Internée pendant cinq longues années au sein d’un hôpital psychiatrique, Sabine semble avoir beaucoup perdu de ses capacités à ce moment-là, insécurisée par les chambres d’isolement, abrutie par la lourdeur des traitements médicamenteux. De ce passage, Sandrine Bonnaire n’a bien évidemment aucune image et, même si elle en avait, il est certain qu’elle aurait choisi de les tenir à l’écart de son film. La différence frappante entre la jeune femme découvrant avec un enthousiasme le Concorde et New York, et celle qui, aujourd’hui, redemande sans cesse à sa sœur si elle reviendra le lendemain, se suffit pour montrer combien la rupture est violente, les dommages probablement irréversibles. Sabine crie, insulte, bave, et pourtant, la caméra de Sandrine Bonnaire s’attache à montrer combien cette femme reste digne et aimable. Refusant l’émotion facile et immédiate, Elle s’appelle Sabine travaille au corps et finit par prendre aux tripes, notamment lors de cette dernière scène où l’actrice-réalisatrice prend le risque de montrer à sa sœur l’ancien film de leur voyage à New York. D’abord sceptique devant le procédé, on est désarmé par la réaction de Sabine, libérant ses premières larmes (« de joie » dit-elle), comme soudainement révélée à ce qu’elle fut et ce qu’elle essaiera de redevenir. C’est que l’autisme, une « néantisation du soi » d’après la psychiatre de Sabine, est ici contredit par l’existence d’un corps à l’écran. La démarche est donc thérapeutique.
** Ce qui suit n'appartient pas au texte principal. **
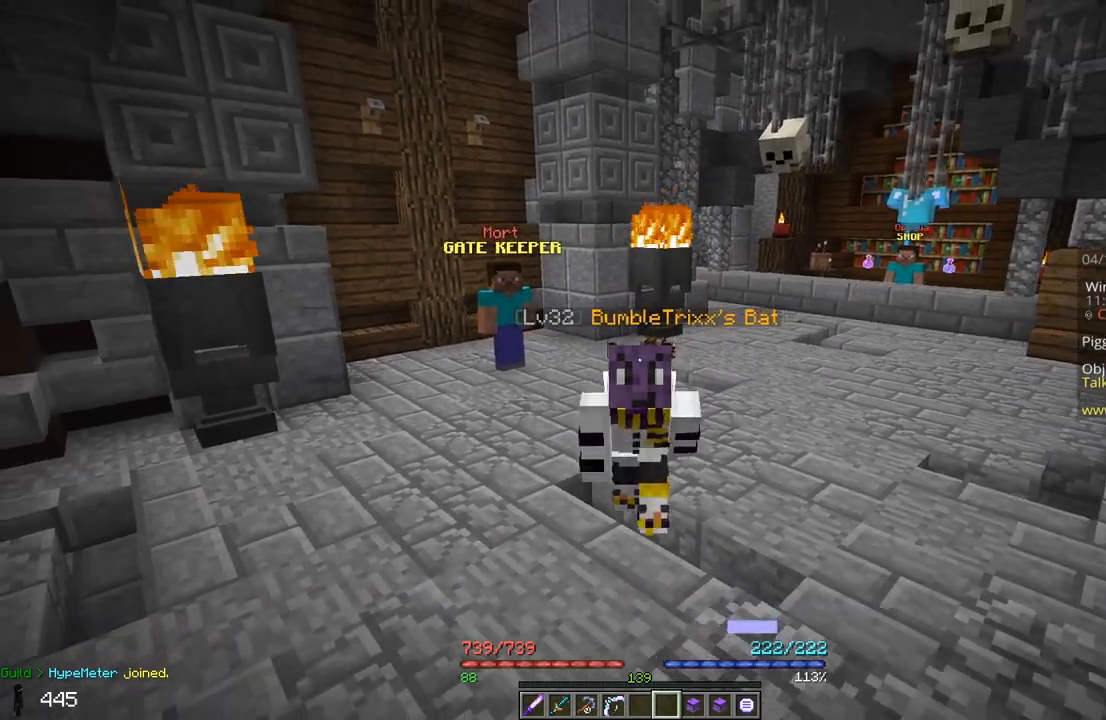
{"keys": ["w"], "mouse": ["left"], "events": [[433, "mouse_left", "down"]]}
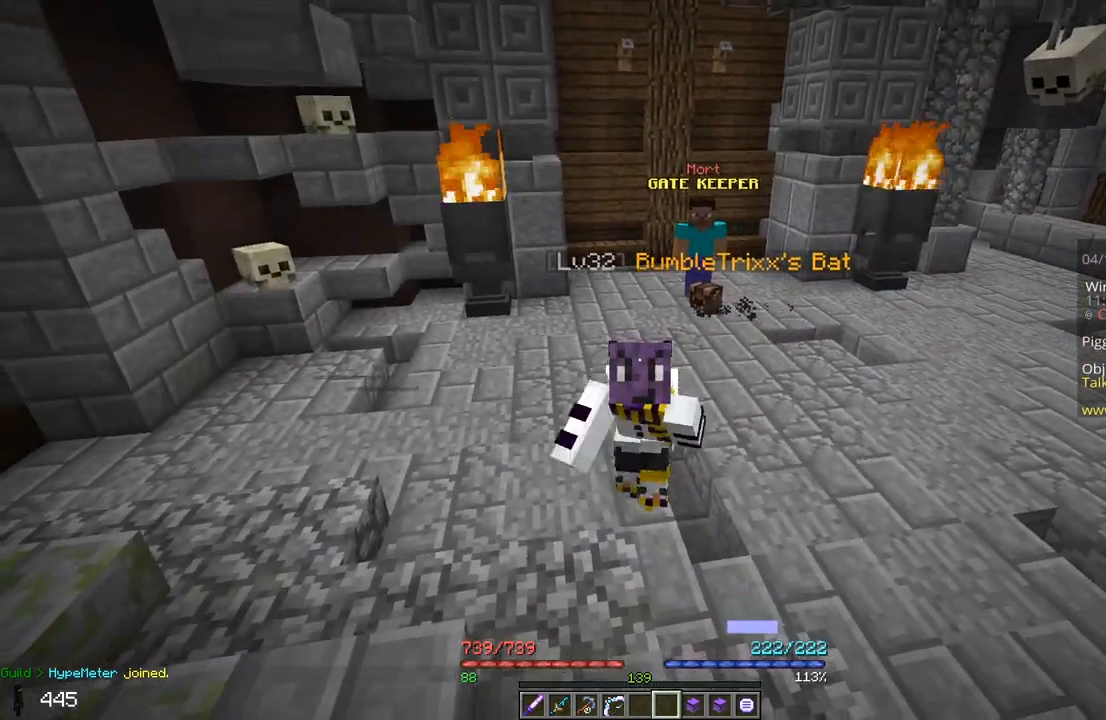
{"keys": ["w"], "mouse": [], "events": [[67, "mouse_left", "up"]]}
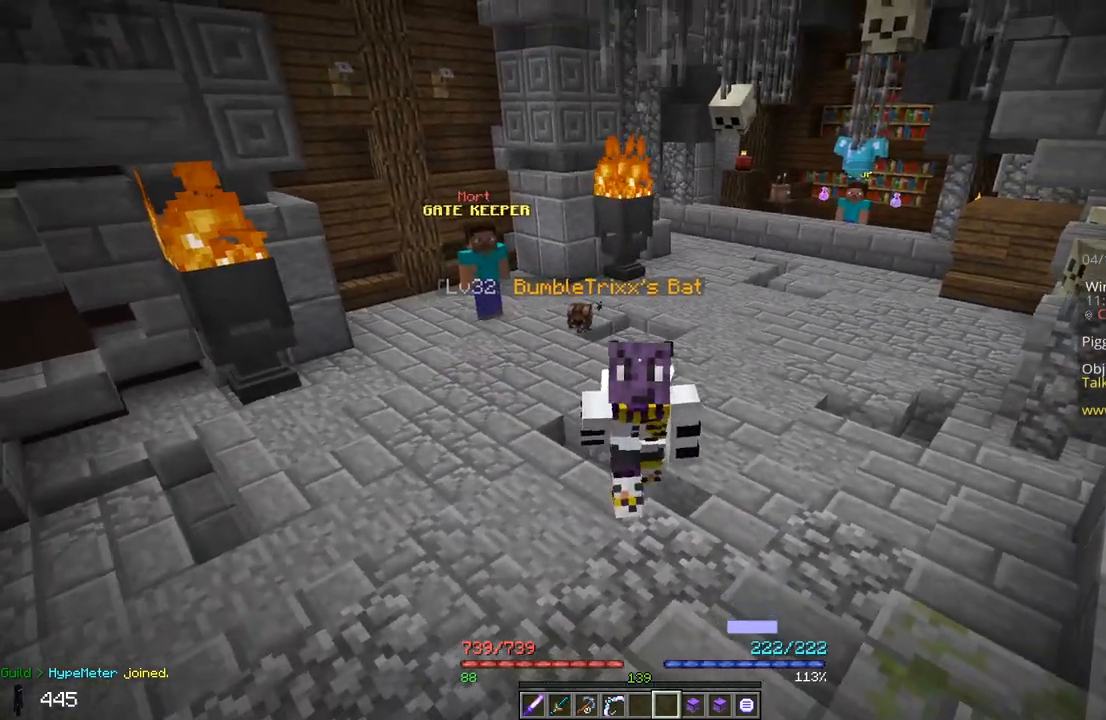
{"keys": [], "mouse": [], "events": [[200, "w", "up"]]}
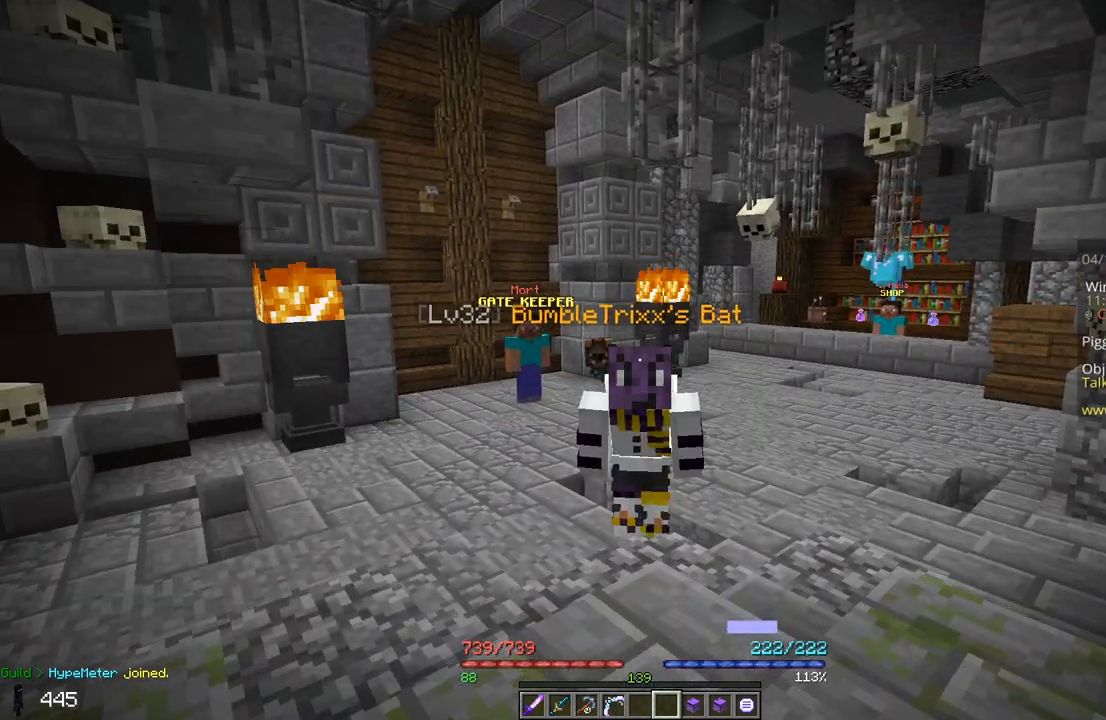
{"keys": [], "mouse": [], "events": []}
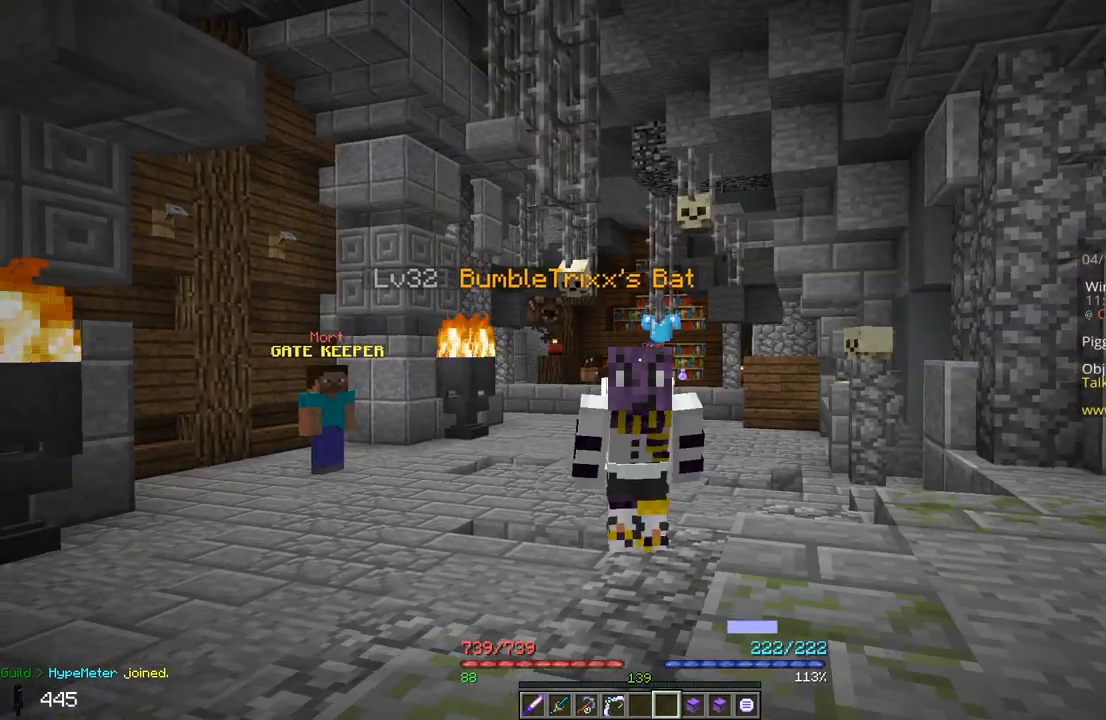
{"keys": [], "mouse": [], "events": []}
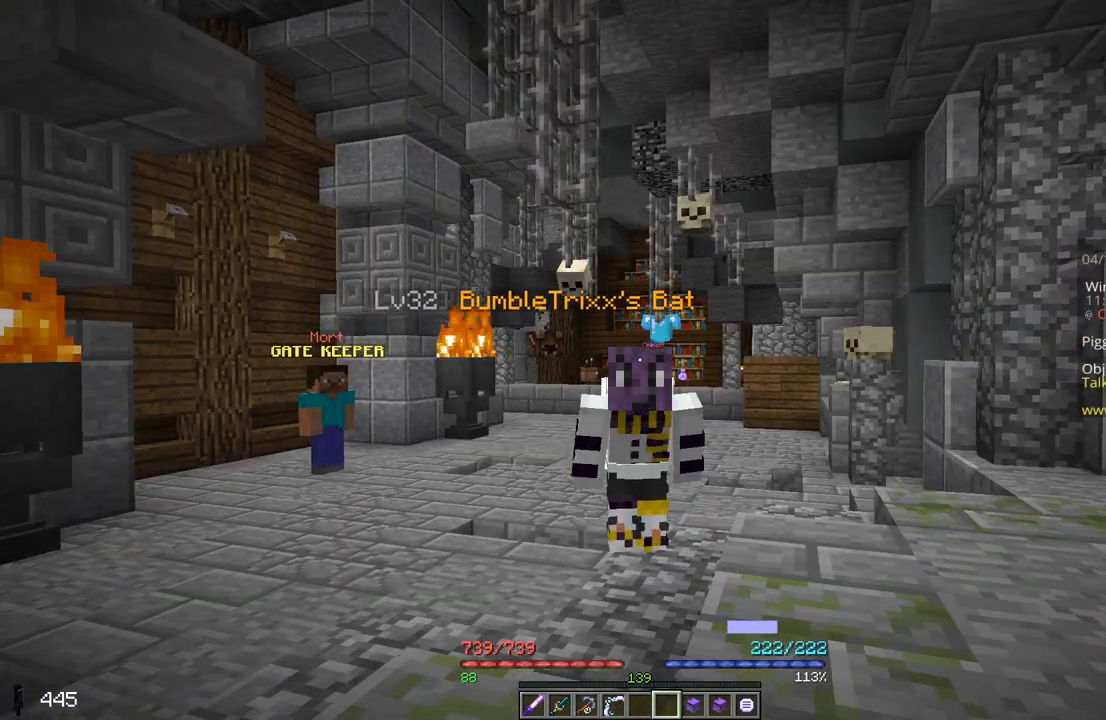
{"keys": ["w"], "mouse": [], "events": [[467, "w", "down"]]}
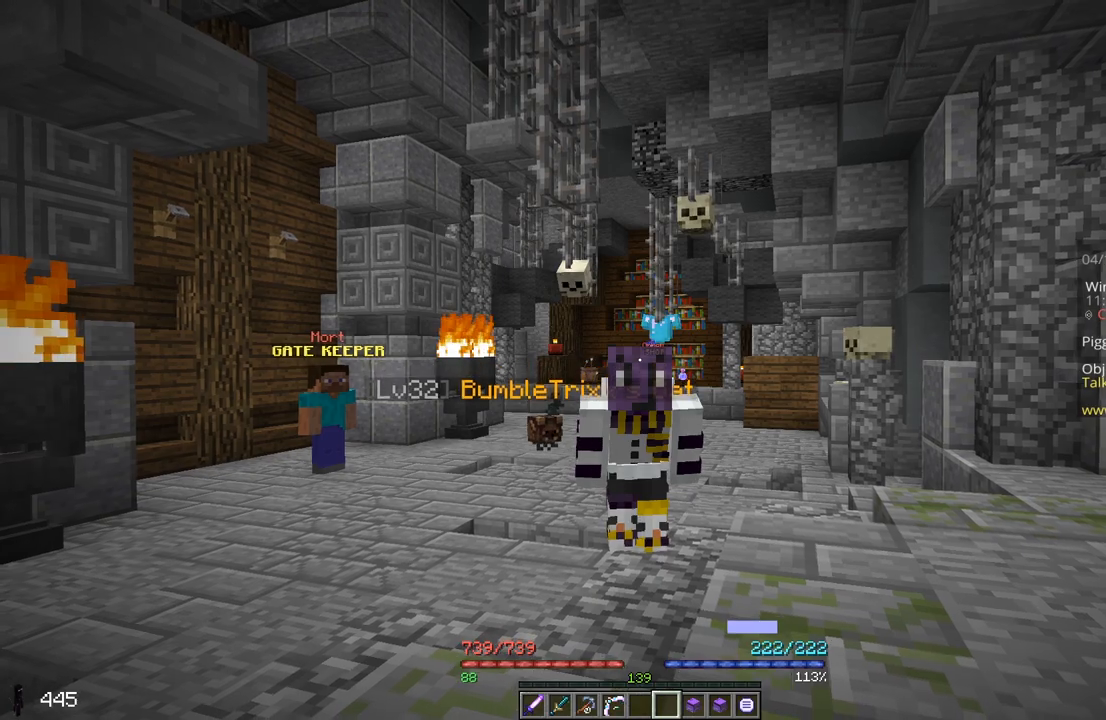
{"keys": [], "mouse": [], "events": [[183, "w", "up"]]}
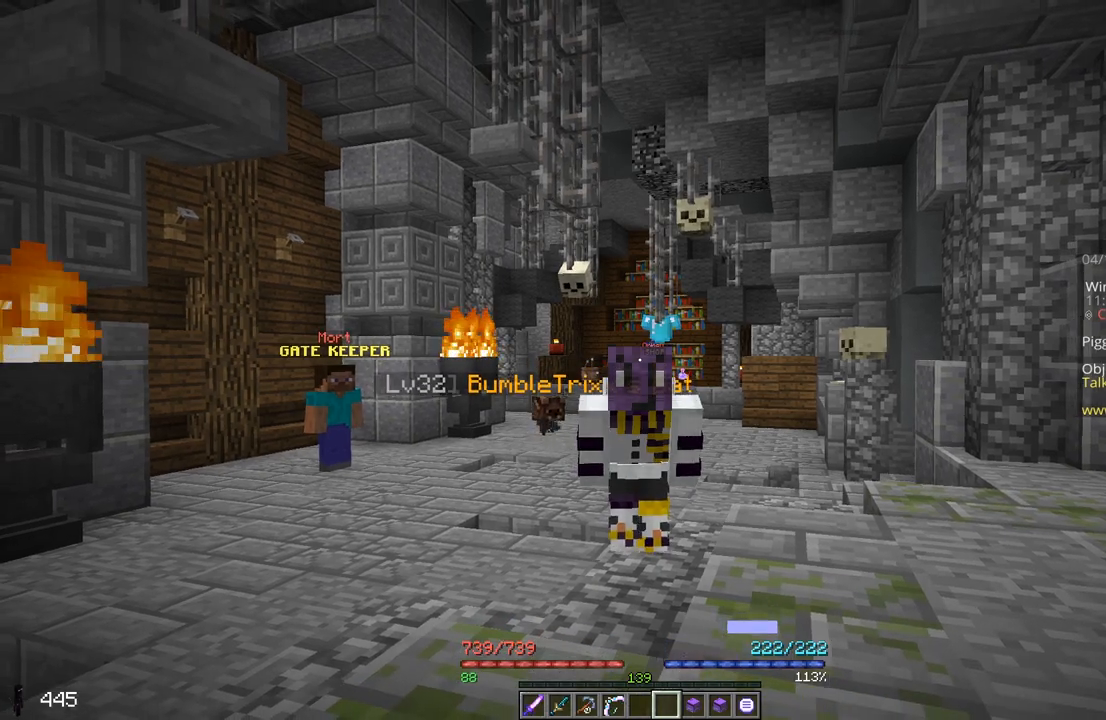
{"keys": ["w"], "mouse": [], "events": [[267, "w", "down"]]}
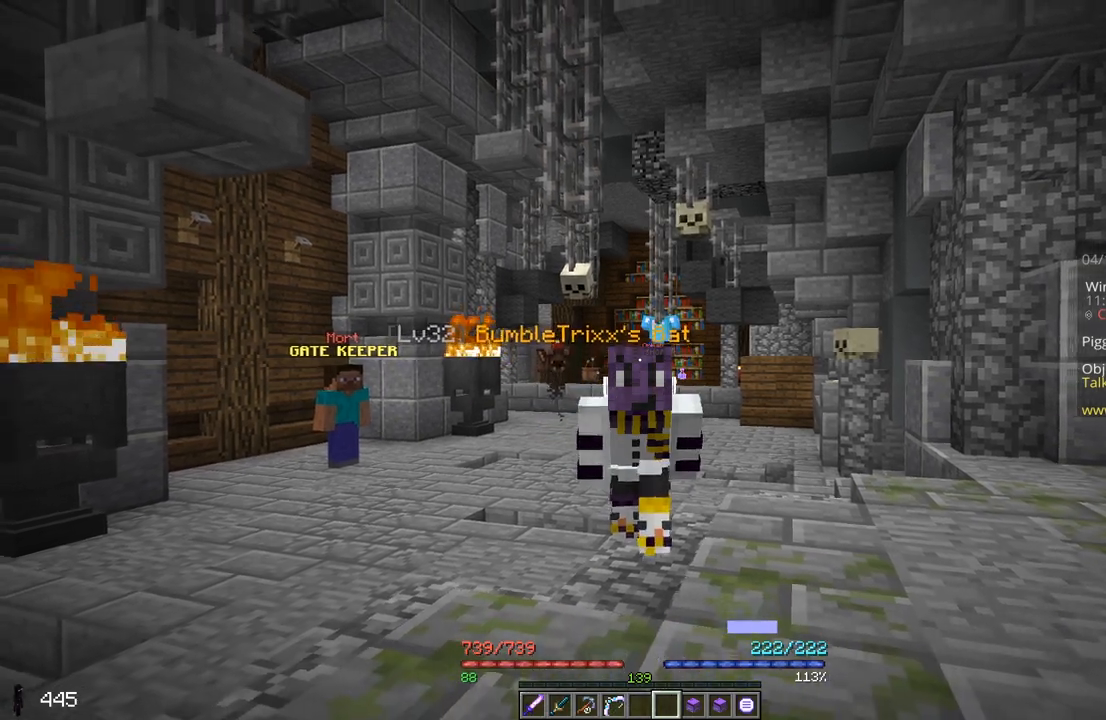
{"keys": [], "mouse": [], "events": [[67, "w", "up"]]}
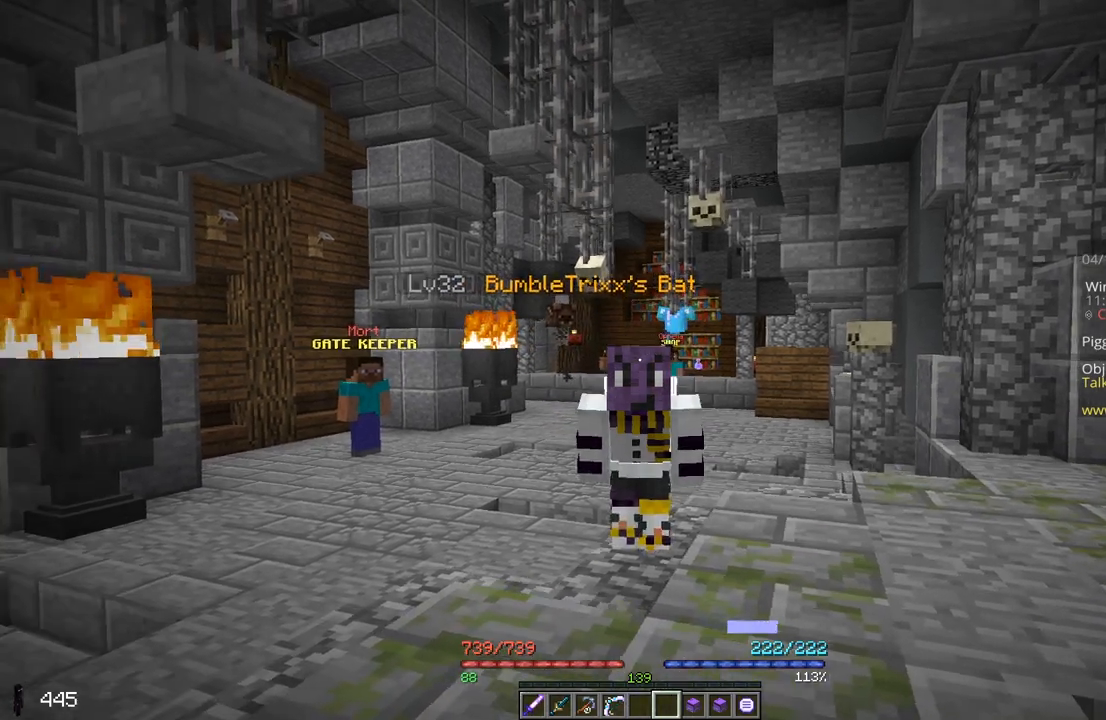
{"keys": ["w"], "mouse": ["left"], "events": [[250, "w", "down"], [450, "mouse_left", "down"]]}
Si Sandrine Bonnaire fait preuve d’un retrait étonnant, n’apparaissant que très rarement à l’écran, elle n’en tient pas moins un discours sur les échecs des institutions hospitalières, mais aussi sur l’inaptitude d’une société, trop occupée par des principes de rentabilité, à assumer ses marges. S’attachant d’un côté à prendre avec le plus de soin possible les étiquettes (« autiste », « psychotique »), elle dénonce par ailleurs le manque de moyens dont souffre aujourd’hui la psychiatrie, mais aussi l’absence de solutions adaptées pour ceux qui font un séjour dans des cliniques. En s’intéressant aux autres pensionnaires de l’institution qui a finalement accepté sa sœur, la réalisatrice ne cherche pas à faire de Sabine un cas à part. Sa démarche est politique dans la mesure où elle montre combien le rapport entre la société et l’individu est ici rompu. Ce film, avant d’être une magnifique déclaration d’amour, reste un acte de résistance courageux.